▶ _Exercise objective_: Each record that follows should be duplicated exactly, except for its pictures.

[Stored dataset items]
+++
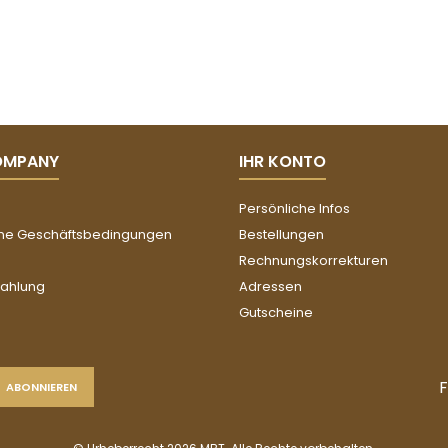
OMPANY
IHR KONTO
Persönliche Infos
ne Geschäftsbedingungen
Bestellungen
Rechnungskorrekturen
Zahlung
Adressen
Gutscheine
F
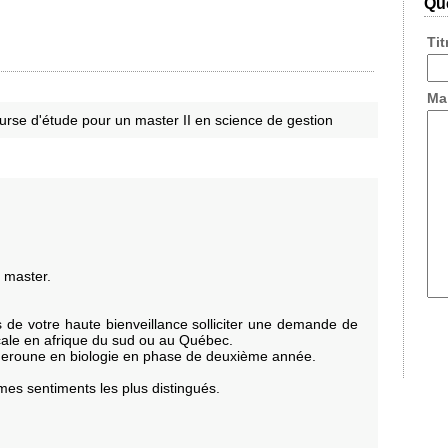
Que
Ti
Ma
bourse d'étude pour un master II en science de gestion
 master.
 de votre haute bienveillance solliciter une demande de
cale en afrique du sud ou au Québec.
cameroune en biologie en phase de deuxième année.
mes sentiments les plus distingués.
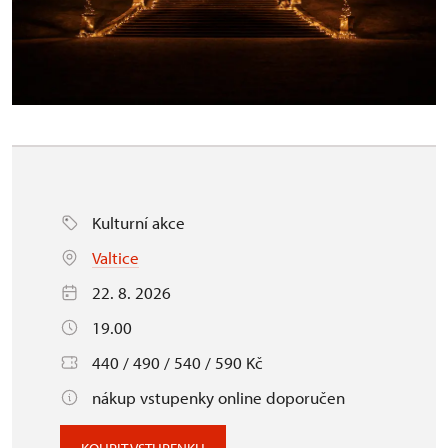
Kulturní akce
Valtice
22. 8. 2026
19.00
440 / 490 / 540 / 590 Kč
nákup vstupenky online doporučen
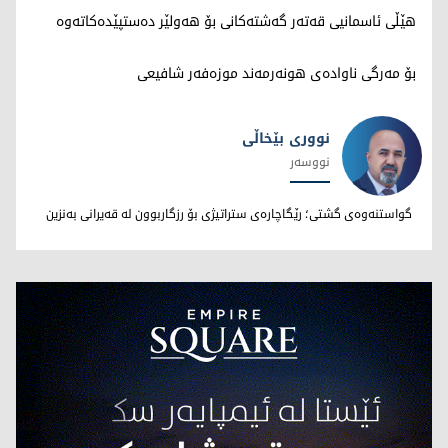
هێڵی ئاسمانیی قەتەر گەشتەکانی بۆ هەولێر دەستپێدەکاتەوە
بۆ مەرگی ناوادەی هونەرمەند موزەفەر شافیعی
نووری بێخاڵی
نووسەر
نووری بێخاڵی
گواستنەوەی گشتی؛ رێگاچارەی ستراتیژی بۆ رزگاربوون لە قەیرانی بەنزین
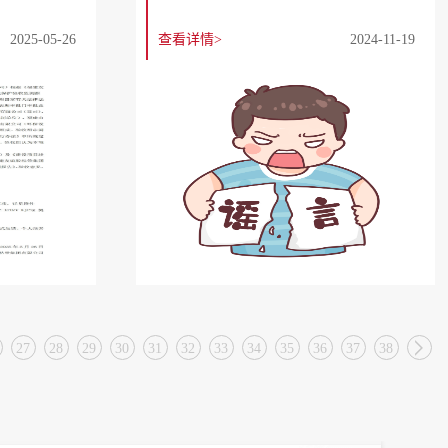
2025-05-26
查看详情>
2024-11-19

27
28
29
30
31
32
33
34
35
36
37
38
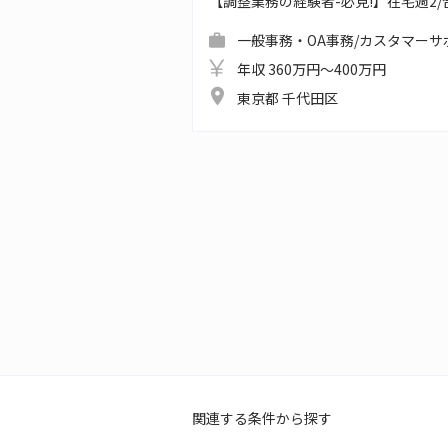
【調整業務の経験者-必見!】在宅週2/合同
一般事務・OA事務/カスタマーサ
年収 360万円～400万円
東京都 千代田区
関連する条件から探す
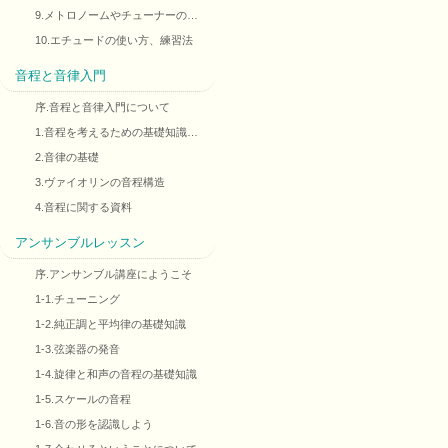
9.メトロノームやチューナーの…
10.エチュードの使い方、練習法
音程と音律入門
序.音程と音律入門について
1.音程を考えるための基礎知識…
2.音律の基礎
3.ヴァイオリンの音程構造
4.音程に関する資料
アンサンブルレッスン
序.アンサンブル講座にようこそ
1-1.チューニング
1-2.純正調と平均律の基礎知識
1-3.弦楽器の発音
1-4.旋律と和声の音程の基礎知識
1-5.スケールの音程
1-6.音の形を認識しよう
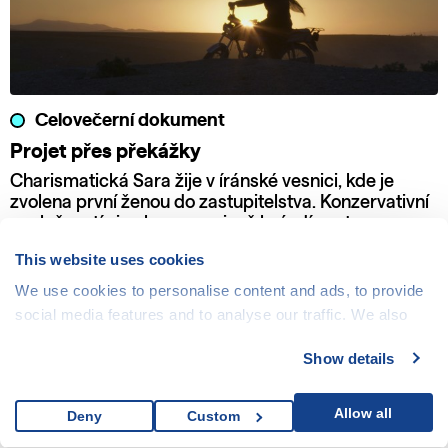
Celovečerní dokument
Projet přes překážky
Charismatická Sara žije v íránské vesnici, kde je
zvolena první ženou do zastupitelstva. Konzervativní
společností si nekompromisně brázdí cestu se svou
motorkou a odhodláním bojovat za práva žen a dětí.
This website uses cookies
We use cookies to personalise content and ads, to provide
social media features and to analyse our traffic. We also
share information about your use of our site with our social
Show details
media, advertising and analytics partners who may
combine it with other information that you’ve provided to
them or that they’ve collected from your use of their
Allow all
Deny
Custom
services.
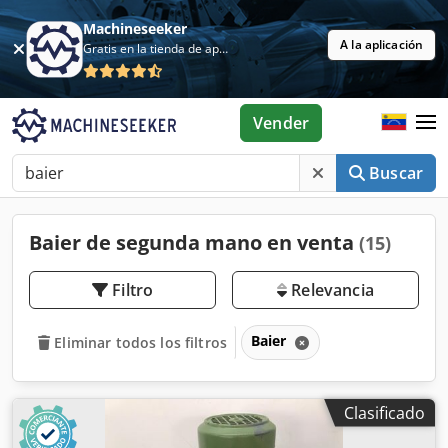
Machineseeker
A la aplicación
Gratis en la tienda de aplicaciones
Vender
Buscar
Baier de segunda mano en venta
(15)
Filtro
Relevancia
Baier
Eliminar todos los filtros
Clasificado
+++
▶ _Problem solution_:
OMPANY
IHR KONTO
Persönliche Infos
ne Geschäftsbedingungen
Bestellungen
Rechnungskorrekturen
Zahlung
Adressen
Gutscheine
F
Que
Ti
Ma
bourse d'étude pour un master II en science de gestion
 master.
 de votre haute bienveillance solliciter une demande de
cale en afrique du sud ou au Québec.
cameroune en biologie en phase de deuxième année.
mes sentiments les plus distingués.
Kulturní akce
Valtice
22. 8. 2026
19.00
440 / 490 / 540 / 590 Kč
nákup vstupenky online doporučen
هێڵی ئاسمانیی قەتەر گەشتەکانی بۆ هەولێر دەستپێدەکاتەوە
بۆ مەرگی ناوادەی هونەرمەند موزەفەر شافیعی
نووری بێخاڵی
نووسەر
نووری بێخاڵی
گواستنەوەی گشتی؛ رێگاچارەی ستراتیژی بۆ رزگاربوون لە قەیرانی بەنزین
2025-05-26
查看详情>
2024-11-19

27
28
29
30
31
32
33
34
35
36
37
38
【調整業務の経験者-必見!】在宅週2/合同
一般事務・OA事務/カスタマーサ
年収 360万円～400万円
東京都 千代田区
関連する条件から探す
9.メトロノームやチューナーの…
10.エチュードの使い方、練習法
音程と音律入門
序.音程と音律入門について
1.音程を考えるための基礎知識…
2.音律の基礎
3.ヴァイオリンの音程構造
4.音程に関する資料
アンサンブルレッスン
序.アンサンブル講座にようこそ
1-1.チューニング
1-2.純正調と平均律の基礎知識
1-3.弦楽器の発音
1-4.旋律と和声の音程の基礎知識
1-5.スケールの音程
1-6.音の形を認識しよう
Celovečerní dokument
Projet přes překážky
Charismatická Sara žije v íránské vesnici, kde je
zvolena první ženou do zastupitelstva. Konzervativní
společností si nekompromisně brázdí cestu se svou
motorkou a odhodláním bojovat za práva žen a dětí.
This website uses cookies
We use cookies to personalise content and ads, to provide
social media features and to analyse our traffic. We also
share information about your use of our site with our social
Show details
media, advertising and analytics partners who may
combine it with other information that you’ve provided to
them or that they’ve collected from your use of their
Allow all
Deny
Custom
services.
Machineseeker
A la aplicación
Gratis en la tienda de aplicaciones
Vender
Buscar
Baier de segunda mano en venta
(15)
Filtro
Relevancia
Baier
Eliminar todos los filtros
Clasificado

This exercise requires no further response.